If a person from whom information is being sought refuses to cooperate, he or she may be compelled to testify or produce documents, although he or she is usually subject to Foreign State laws on immunity, incapacity or applicable privilege. Under many MLATs, if the person asserts a claim of immunity or privilege under the laws of the U.S., the testimony or evidence usually can be taken subject to a later claim of immunity or privilege which will be resolved by the US authorities.
4. Presence in the United States can be sufficient, even transitory presence such as a layover, for the United States to assert personal jurisdiction over a foreign national. For example, in November 2006, U.S. authorities arrested Christian Sapsizian, a French citizen and non-U.S. resident indicted for alleged violations of the FCPA, during a layover in Miami, Florida.
5. Extradition Treaties can be used to compel the appearance of a foreign national before a U.S. court. For example, Jeffrey Tesler, a U.K. citizen and licensed solicitor, was extradited to the U.S., and subsequently pleaded guilty to one count of conspiracy to violate the FCPA and one count of violating the FCPA. Most extradition treaties require the issuance of an arrest warrant or a conviction, and require that the qualifying offense must be punishable under the laws of both states by deprivation of liberty for one year or more. Accordingly, if bribery of a foreign official is not conduct that is punishable by one year or more of incarceration in a foreign state, violations of the FCPA’s anti-bribery provisions may not be an extraditable offense.
6. Interpol is an international police organization that facilitates cross-border police cooperation, even where diplomatic relations do not exist between particular countries. Action is taken within the limits of existing laws in each country.

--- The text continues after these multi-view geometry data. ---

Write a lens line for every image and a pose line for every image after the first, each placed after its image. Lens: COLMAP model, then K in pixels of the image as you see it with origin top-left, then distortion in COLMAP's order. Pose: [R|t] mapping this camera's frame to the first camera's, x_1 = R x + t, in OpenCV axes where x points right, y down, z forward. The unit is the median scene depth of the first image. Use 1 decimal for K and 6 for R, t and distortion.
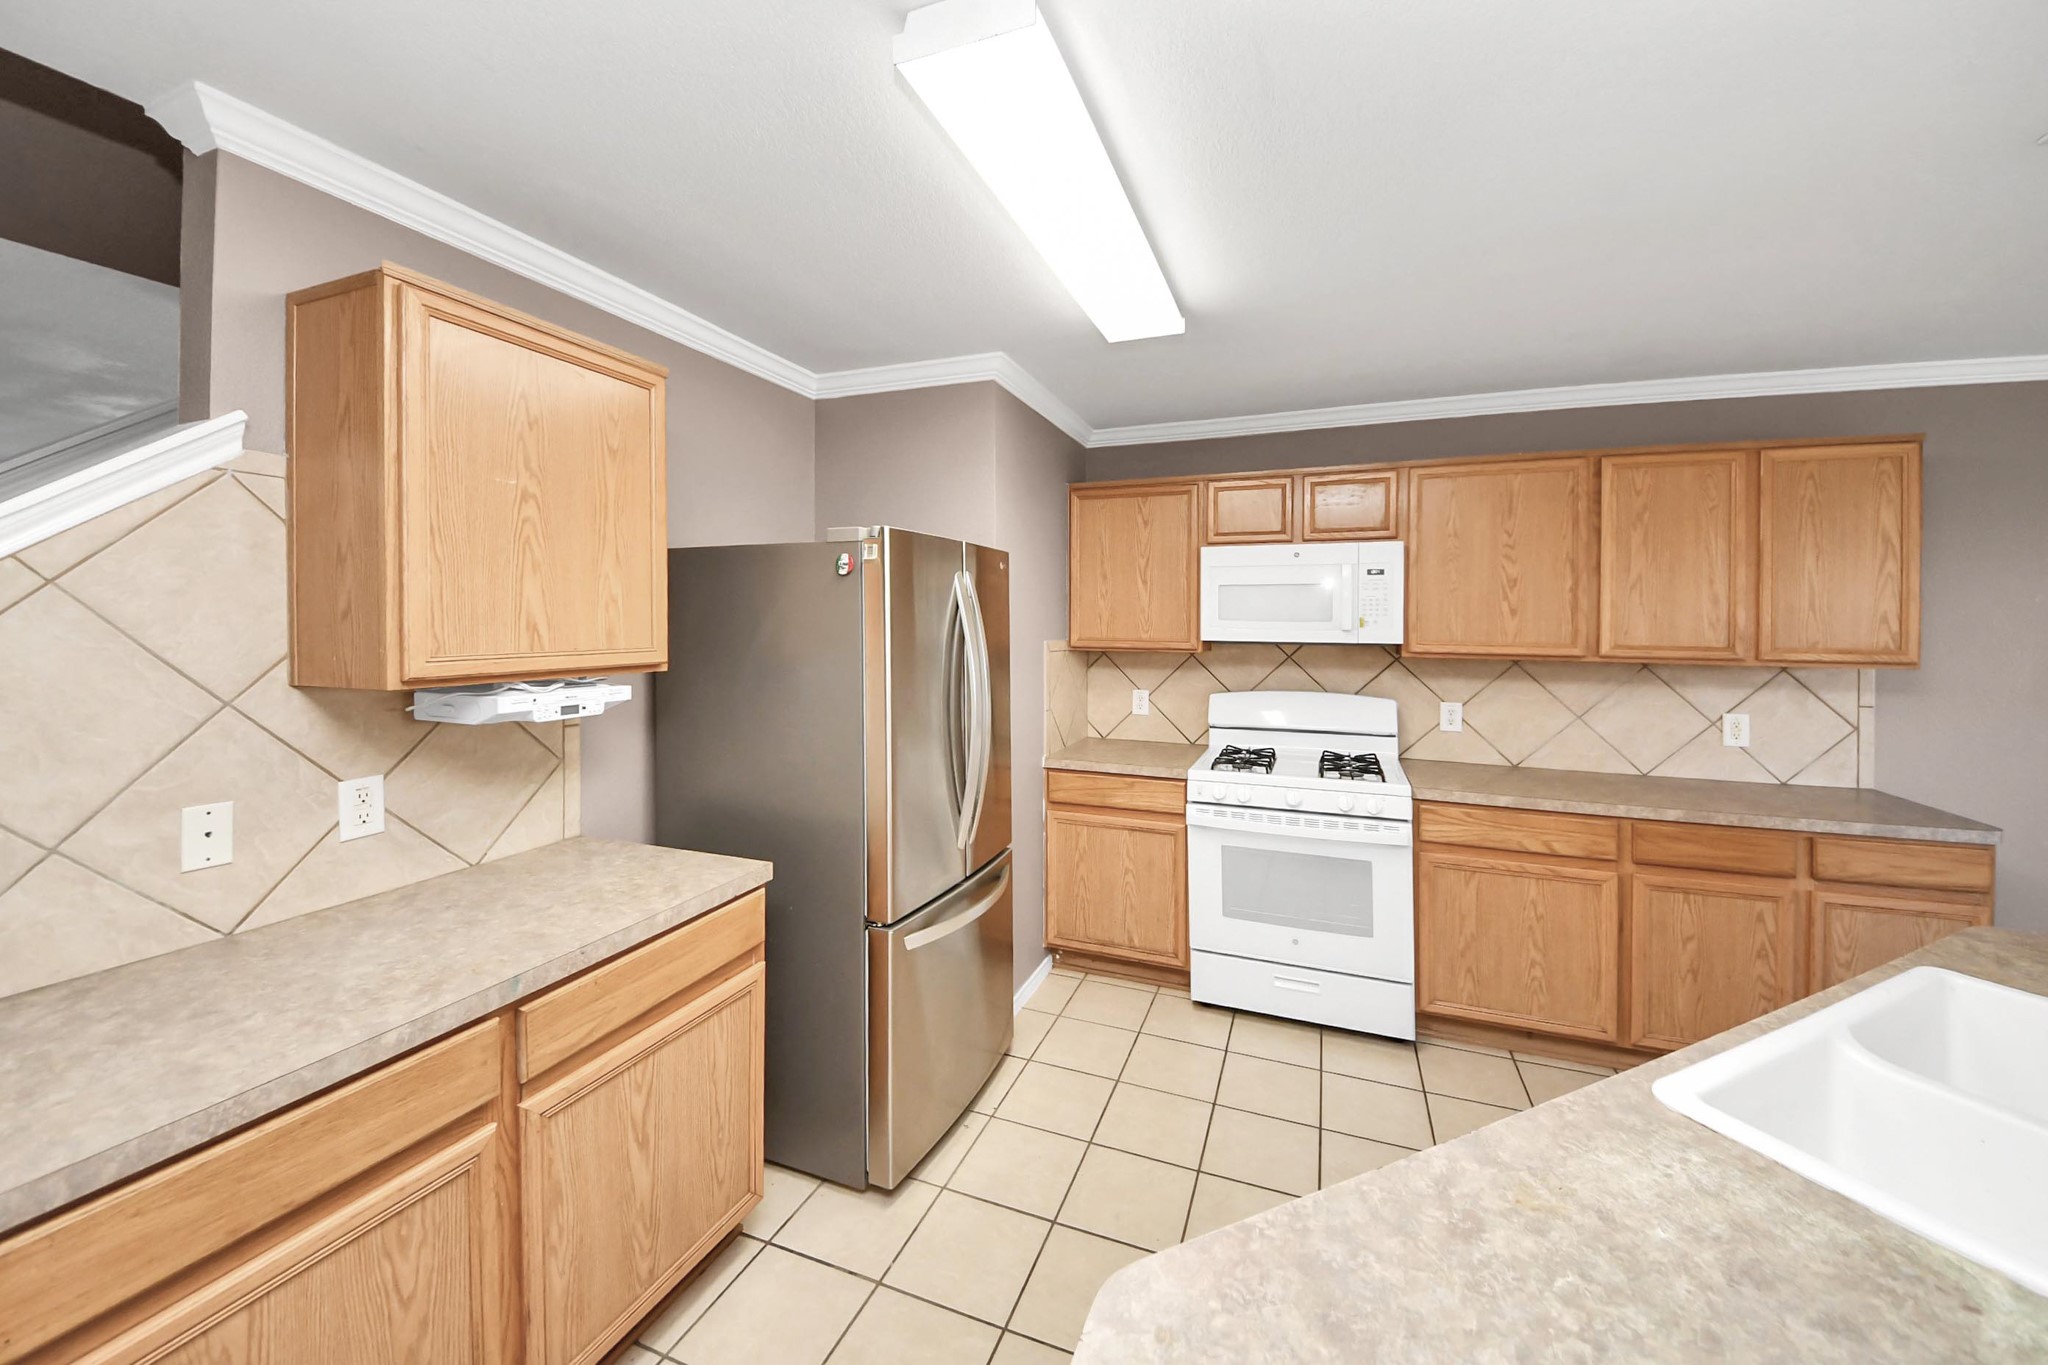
lens RADIAL K [[790.8, 0, 943.4], [0, 790.8, 619.6], [0, 0, 1]] dist [0.014816, -0.018315]
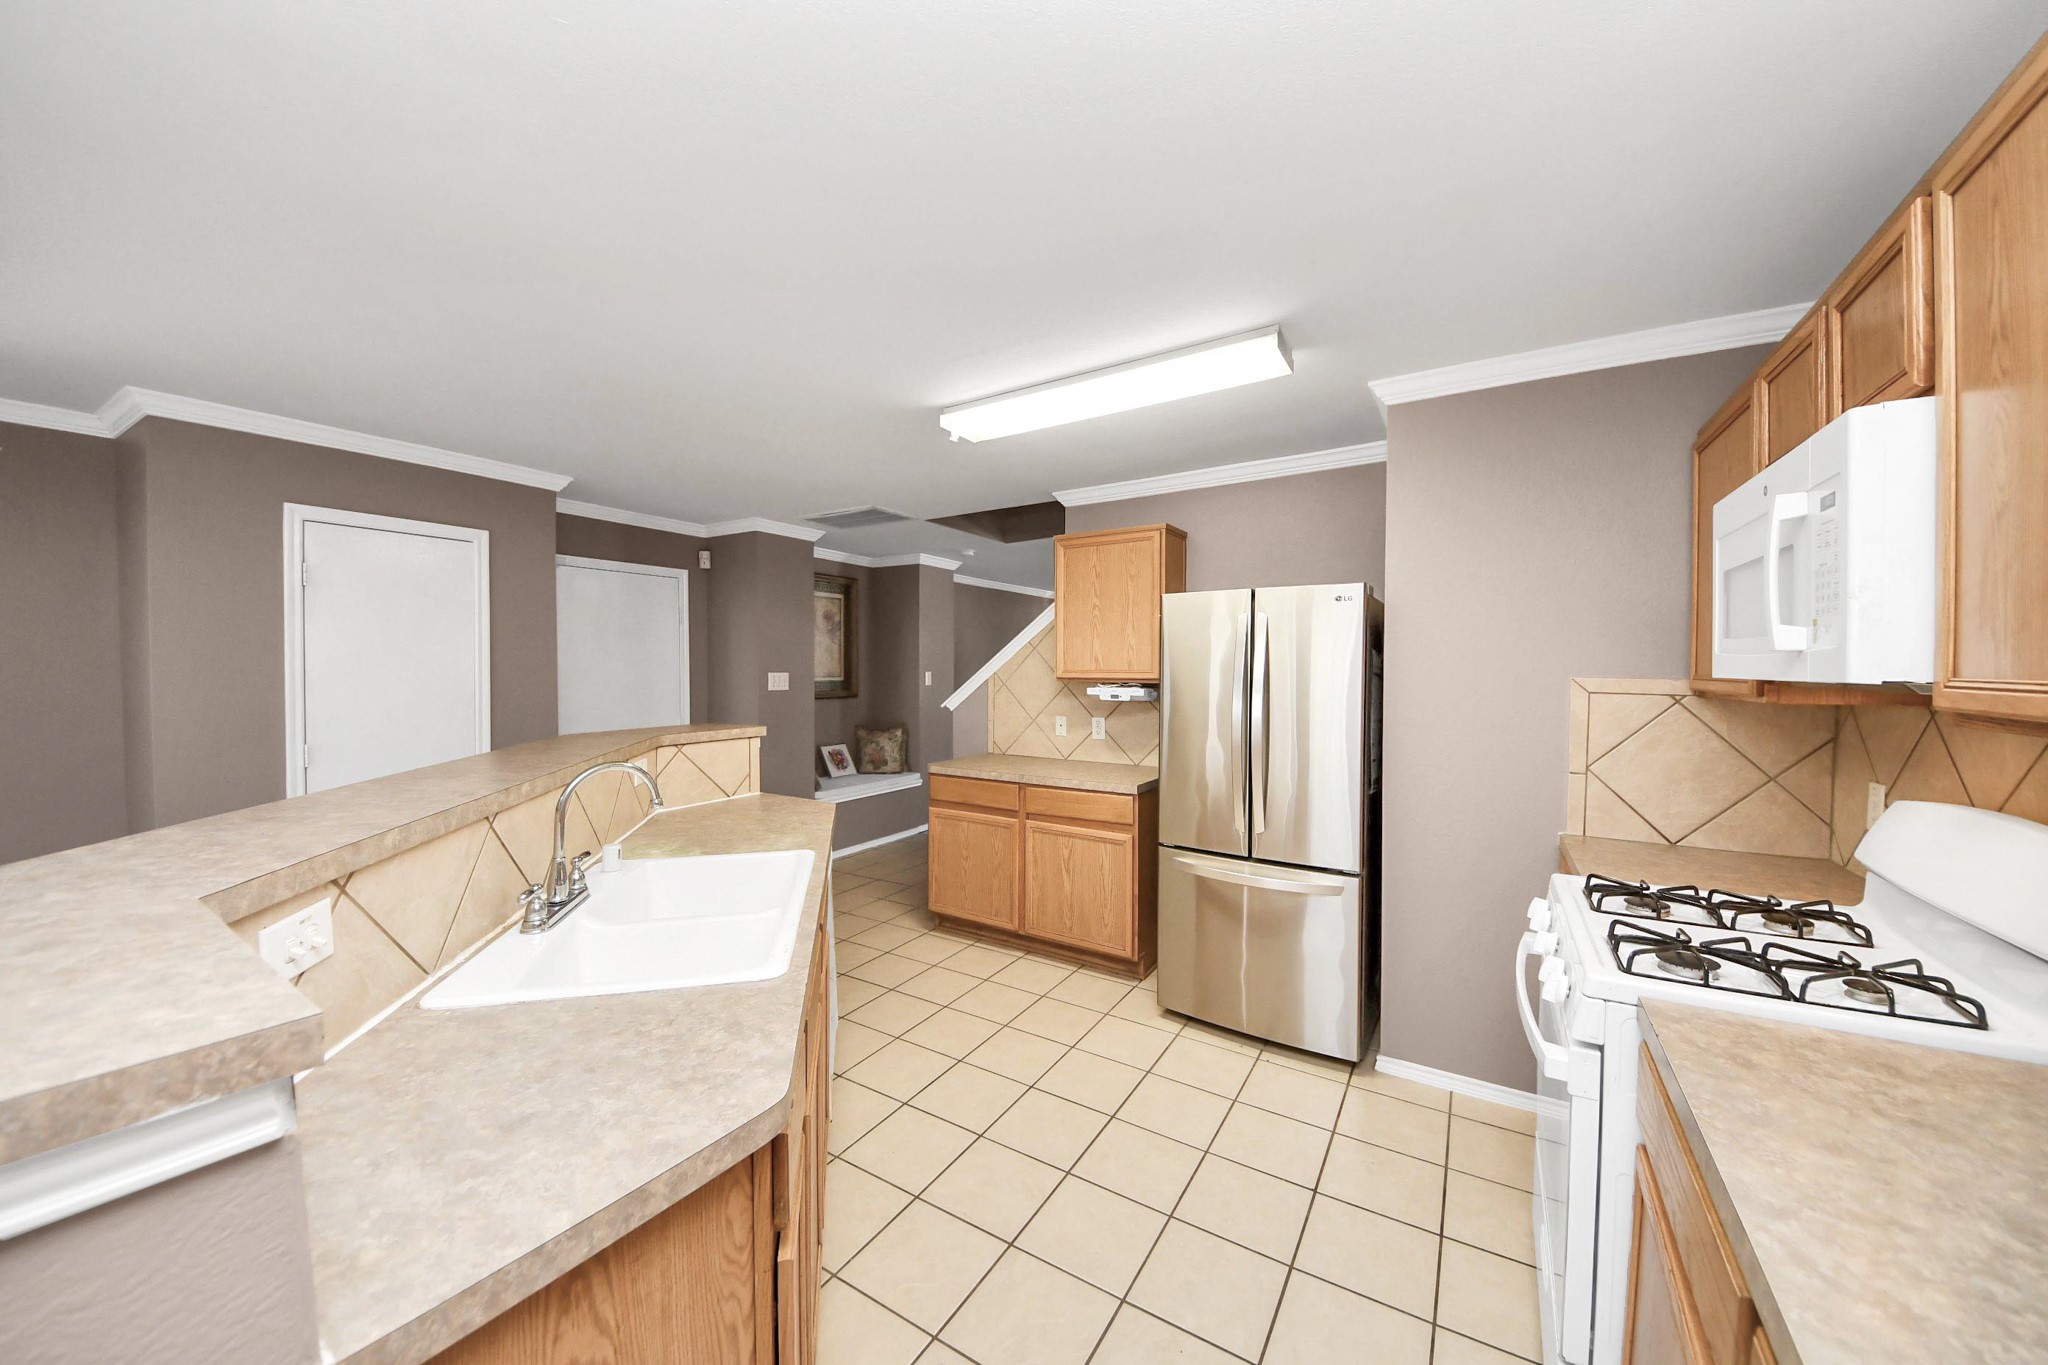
lens RADIAL K [[718.0, 0, 1009.7], [0, 718.0, 683.9], [0, 0, 1]] dist [0.038396, -0.025192]
pose [[-0.184156, 0.015057, -0.982782, 1.125088], [-0.008857, 0.999817, 0.016978, 0.031540], [0.982857, 0.011831, -0.183988, 0.760043]]
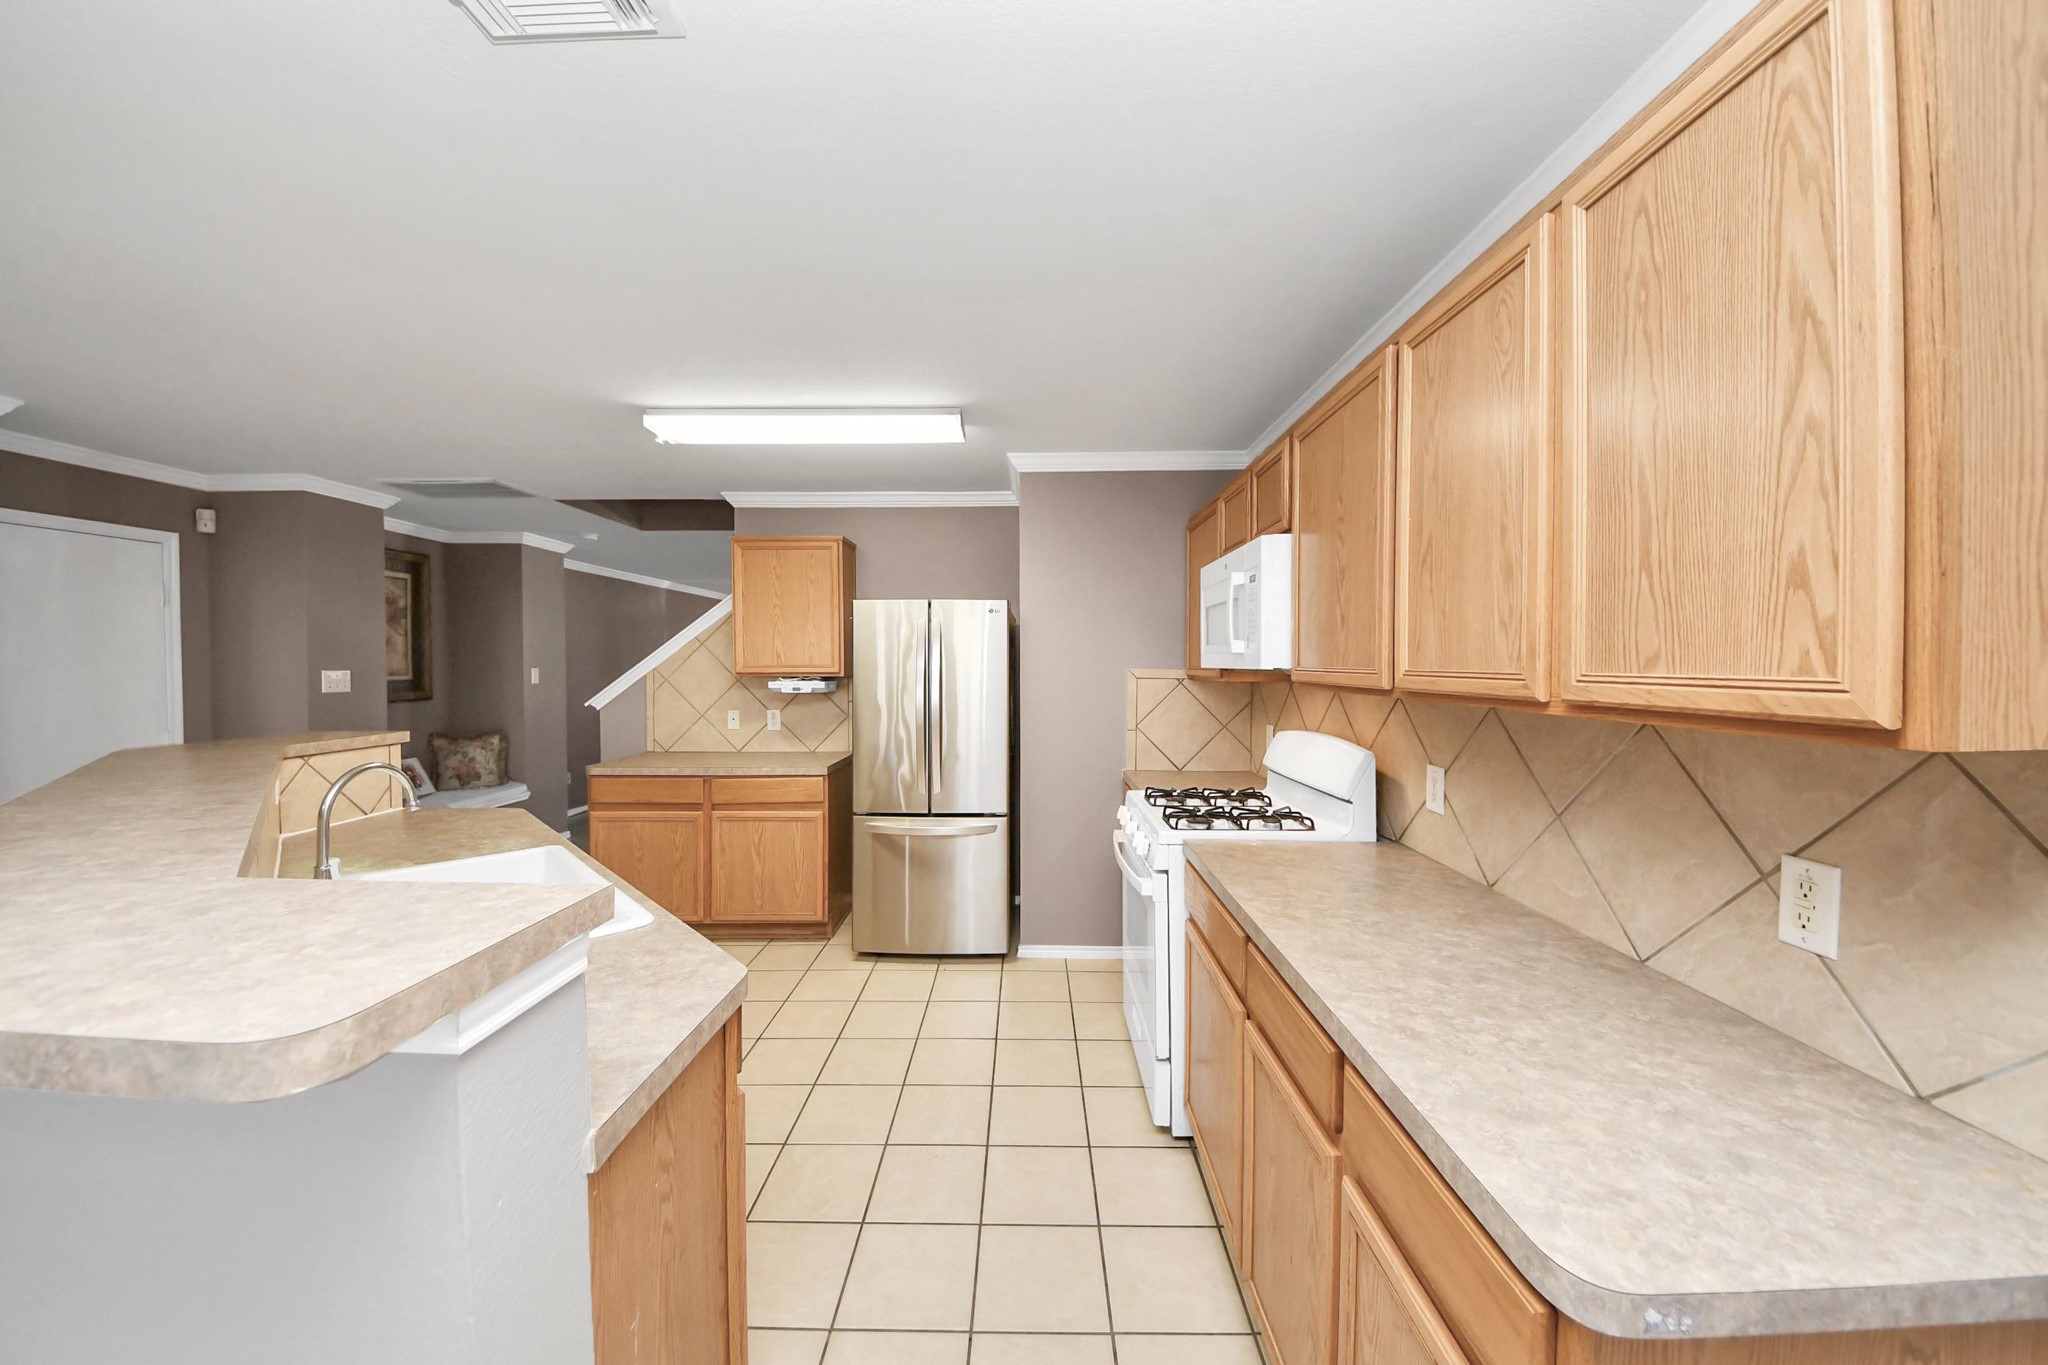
lens RADIAL K [[718.0, 0, 1009.7], [0, 718.0, 683.9], [0, 0, 1]] dist [0.038396, -0.025192]
pose [[0.346855, 0.020001, -0.937705, 1.314082], [-0.001794, 0.999785, 0.020662, 0.034000], [0.937917, -0.005484, 0.346817, 0.592946]]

When requested by a member state, Interpol will circulate notices worldwide to other law enforcement agencies and organizations. Relevant to the situation is a Red Notice, which seeks the location of person(s) with a view towards arrest and extradition. The basis for a Red Notice is either an arrest warrant or a conviction with a pending sentence to be served. Some member countries treat a Red Notice as a valid request for provisional arrest. Some countries require further action before arrest and extradition. For example, U.S. federal law prohibits the arrest of the subject of the Red Notice based on the notice alone. Instead, the DOJ will determine if a valid extradition treaty exists and if the person is extraditable, and after a diplomatic request for a provisional arrest is received from the requesting country, the U.S. Attorney’s Office will obtain an arrest warrant requesting extradition.